In all cases, it is a definite yes, for a no would mean sticking to dull reality and restricting creative license.

End titles include the following update: Today, Elton John has been sober for nearly 30 years, remains friends and collaborators with Bernie Taupin, and he has found true love with David Furnish, and they are raising two sons together. (They do not tell whether the sons are surrogate or adopted).

Taron Egerton (award-winning debut: Kingsman-2014; also featured in sequel) as Elton John is superb in a host of ways. Jamie Bell as Bernie Taupin is a perfect foil, putting-up with a crazy child-man.

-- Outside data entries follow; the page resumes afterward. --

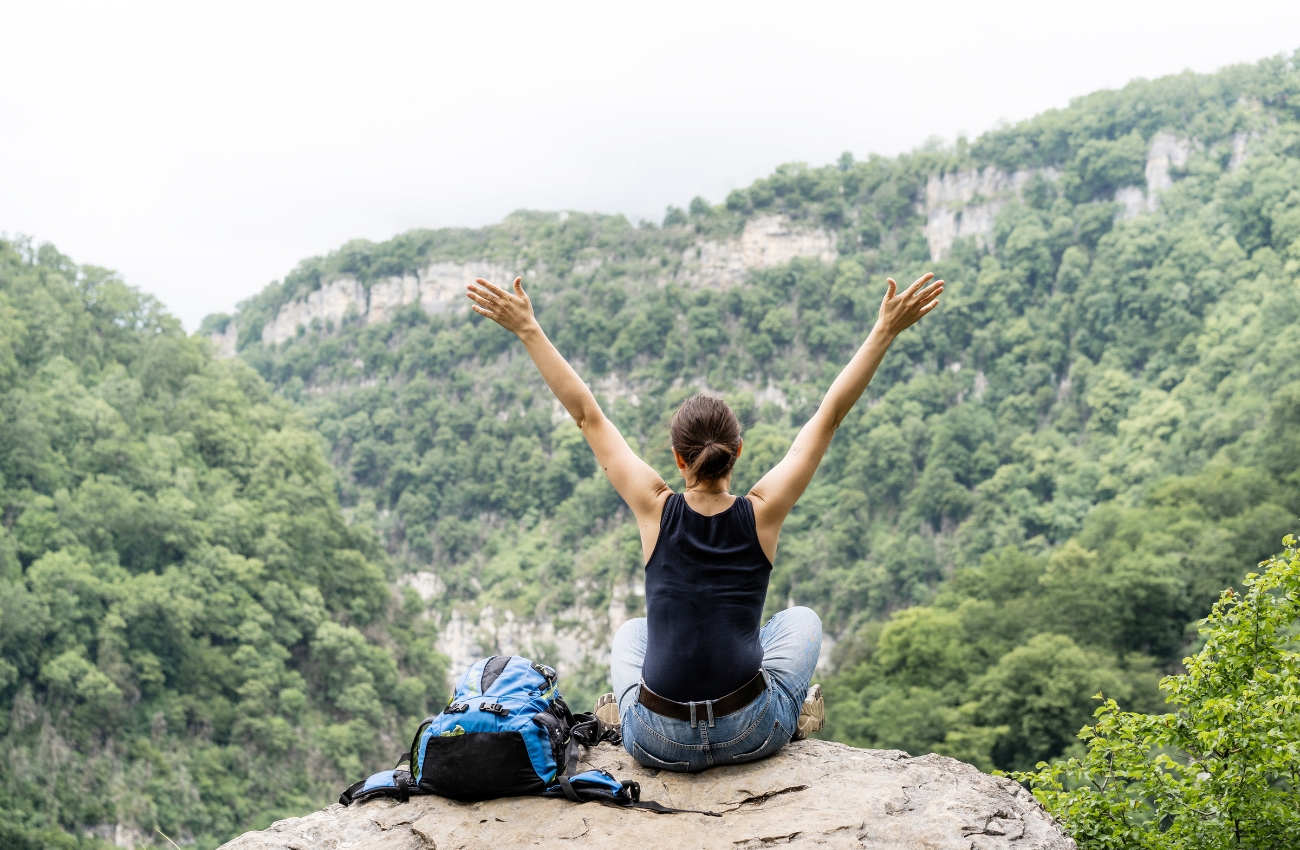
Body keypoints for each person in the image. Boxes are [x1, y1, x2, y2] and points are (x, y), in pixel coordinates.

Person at [466, 270, 944, 772]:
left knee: (631, 632)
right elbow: (828, 416)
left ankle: (624, 716)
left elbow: (587, 415)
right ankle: (789, 714)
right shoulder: (763, 511)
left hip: (656, 741)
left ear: (678, 458)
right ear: (738, 452)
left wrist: (528, 328)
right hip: (749, 732)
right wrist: (885, 329)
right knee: (800, 620)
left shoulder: (655, 506)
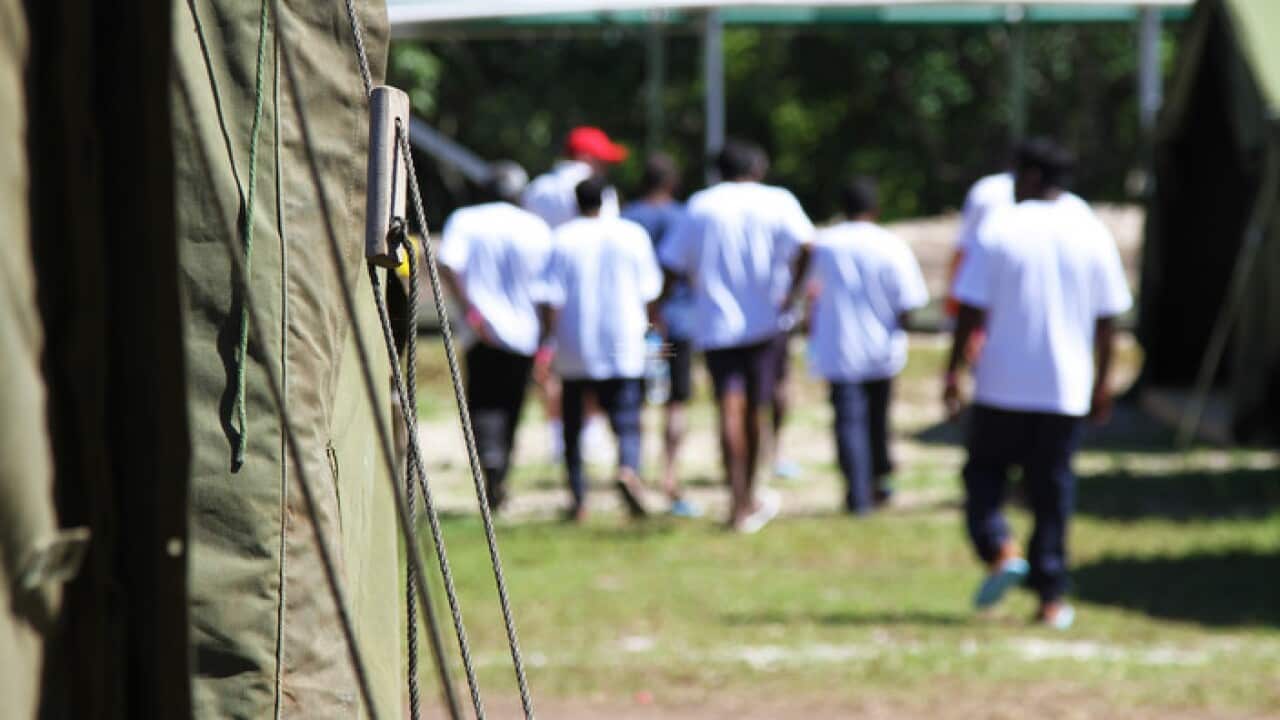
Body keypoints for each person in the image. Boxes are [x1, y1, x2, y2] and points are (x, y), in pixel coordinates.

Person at [944, 138, 1131, 629]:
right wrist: (1102, 382)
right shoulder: (1091, 231)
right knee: (1052, 492)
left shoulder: (1000, 226)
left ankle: (1000, 547)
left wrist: (953, 370)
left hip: (1001, 382)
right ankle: (1051, 598)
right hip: (1065, 386)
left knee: (983, 477)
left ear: (1027, 178)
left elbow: (969, 306)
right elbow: (1108, 319)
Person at [660, 139, 815, 533]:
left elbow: (672, 262)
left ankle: (737, 497)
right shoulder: (778, 200)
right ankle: (749, 492)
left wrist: (658, 308)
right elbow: (808, 245)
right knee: (755, 409)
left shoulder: (701, 205)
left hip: (715, 321)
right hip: (767, 319)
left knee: (728, 406)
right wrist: (793, 290)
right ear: (757, 167)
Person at [535, 177, 663, 521]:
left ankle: (579, 499)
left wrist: (546, 341)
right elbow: (651, 291)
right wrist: (653, 331)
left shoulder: (561, 238)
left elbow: (550, 298)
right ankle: (627, 468)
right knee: (627, 419)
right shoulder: (632, 234)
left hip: (575, 342)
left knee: (573, 424)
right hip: (624, 340)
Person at [808, 177, 928, 513]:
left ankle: (856, 495)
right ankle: (880, 481)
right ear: (875, 209)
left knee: (848, 422)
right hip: (882, 350)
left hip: (840, 349)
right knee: (878, 420)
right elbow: (909, 302)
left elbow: (808, 290)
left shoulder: (826, 245)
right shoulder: (891, 245)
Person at [440, 161, 554, 511]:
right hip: (524, 331)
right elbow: (547, 289)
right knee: (512, 404)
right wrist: (546, 336)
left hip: (481, 330)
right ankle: (501, 470)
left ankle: (490, 464)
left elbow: (446, 263)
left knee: (483, 402)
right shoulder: (536, 227)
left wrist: (470, 310)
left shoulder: (466, 220)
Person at [523, 125, 629, 463]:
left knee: (550, 361)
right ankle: (590, 430)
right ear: (586, 156)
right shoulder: (600, 191)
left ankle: (558, 435)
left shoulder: (538, 189)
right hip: (590, 285)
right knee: (590, 361)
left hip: (544, 285)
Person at [622, 154, 702, 518]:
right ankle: (669, 476)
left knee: (637, 398)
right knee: (675, 400)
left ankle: (633, 469)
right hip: (677, 323)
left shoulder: (628, 218)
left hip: (640, 324)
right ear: (672, 183)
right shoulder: (684, 217)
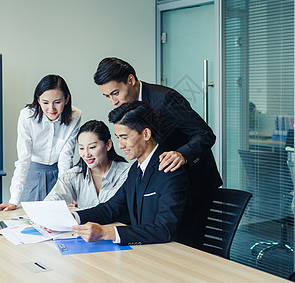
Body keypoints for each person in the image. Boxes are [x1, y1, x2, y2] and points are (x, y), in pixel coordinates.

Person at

Richard Madden as John Reid exudes the mix of professionalism and ruthlessness that keeps Talent Managers going. Bryce Dallas Howard as Sheila Eileen hold her own and Gemma Jones as Ivy is graceful, without being overtly patronising. Kit Connor as Older Reggie and Matthew Illesley young Reggie are brilliant. Celinde Schoenmaker as Renate Blauel has sharp features and soft sympathy for the man she ends up marrying and getting divorced from. Evan Walsh has a small role as Elton Dean, the man whose name became among the most famous pseudonyms of all time. Steven Mackintosh as Stanley is so superciliously steely that one could call him Steely Stan.

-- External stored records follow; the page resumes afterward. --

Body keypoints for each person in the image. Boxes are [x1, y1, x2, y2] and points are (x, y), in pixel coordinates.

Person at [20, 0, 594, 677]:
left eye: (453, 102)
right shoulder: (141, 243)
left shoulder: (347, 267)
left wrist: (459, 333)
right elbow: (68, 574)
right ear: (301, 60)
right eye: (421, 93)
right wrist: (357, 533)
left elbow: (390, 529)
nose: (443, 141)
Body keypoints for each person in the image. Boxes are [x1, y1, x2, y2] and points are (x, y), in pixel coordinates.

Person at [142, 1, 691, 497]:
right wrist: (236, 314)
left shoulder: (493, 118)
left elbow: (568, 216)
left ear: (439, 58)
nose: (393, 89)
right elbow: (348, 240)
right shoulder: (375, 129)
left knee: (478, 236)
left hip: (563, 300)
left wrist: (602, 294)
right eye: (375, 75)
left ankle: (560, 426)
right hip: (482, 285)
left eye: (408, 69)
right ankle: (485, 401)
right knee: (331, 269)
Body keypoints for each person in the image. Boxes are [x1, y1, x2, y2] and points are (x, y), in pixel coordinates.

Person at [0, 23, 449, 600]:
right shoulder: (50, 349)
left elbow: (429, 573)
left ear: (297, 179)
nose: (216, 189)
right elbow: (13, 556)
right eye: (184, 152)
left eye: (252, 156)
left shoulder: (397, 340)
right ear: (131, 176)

Music by Matthew Margeson is the mainstay. Cinematography by George Richmond captures most moments in technical finesse. Film Editing by Chris Dickens could have been slicker, for the film wobbles a bit in the middle of its 121 minutes. Set Decoration by Alice Walker is stunning, while Julian Day must have had a field day with so many bizarre and alien-like costumes on Egerton.   

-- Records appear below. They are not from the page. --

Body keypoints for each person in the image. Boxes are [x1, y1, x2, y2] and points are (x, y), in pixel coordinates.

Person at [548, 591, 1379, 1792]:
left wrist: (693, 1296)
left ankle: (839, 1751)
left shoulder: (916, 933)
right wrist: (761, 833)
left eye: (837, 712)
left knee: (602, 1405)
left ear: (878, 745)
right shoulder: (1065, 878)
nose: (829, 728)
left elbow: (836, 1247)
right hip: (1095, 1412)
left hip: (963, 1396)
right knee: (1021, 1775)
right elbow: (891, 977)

With so many assets, what are the tests that Rocketman is failing to clear with top marks? : Choosing a genre that restricts creativity, avoiding tropes and stereo-types, believing that a grander reworking of a grand life, with too much cinematic freedom, will win greater accolades. Well, it will certainly win something at the Oscars. When you have so many plus signs on your report card, you are bound to bag a couple of prizes.

I would be happier if writers and directors across the globe eschewed the beaten track, treated the celebrity biopic as effete and obsolete, and looked for common man stories to impart fresh treatment and free-hand development. Forrest Gump comes to mind right away. A fictitious man of low IQ and little money is a better bet than a messed-up multi-millionaire who is still alive and still very much a legend. If you start looking for them, around you and in books, in theatre or in screenplays that have been gathering dust, you will find so many themes that will inspire a new language, a novel syntax, a new mise en scène and make film-buffs gape in awe.

Rocketman has a clear A certificate from the Indian Central Board of Film Certification, which means that nothing has been cut, though the film is, not unexpectedly, certified for viewing by Adults Only.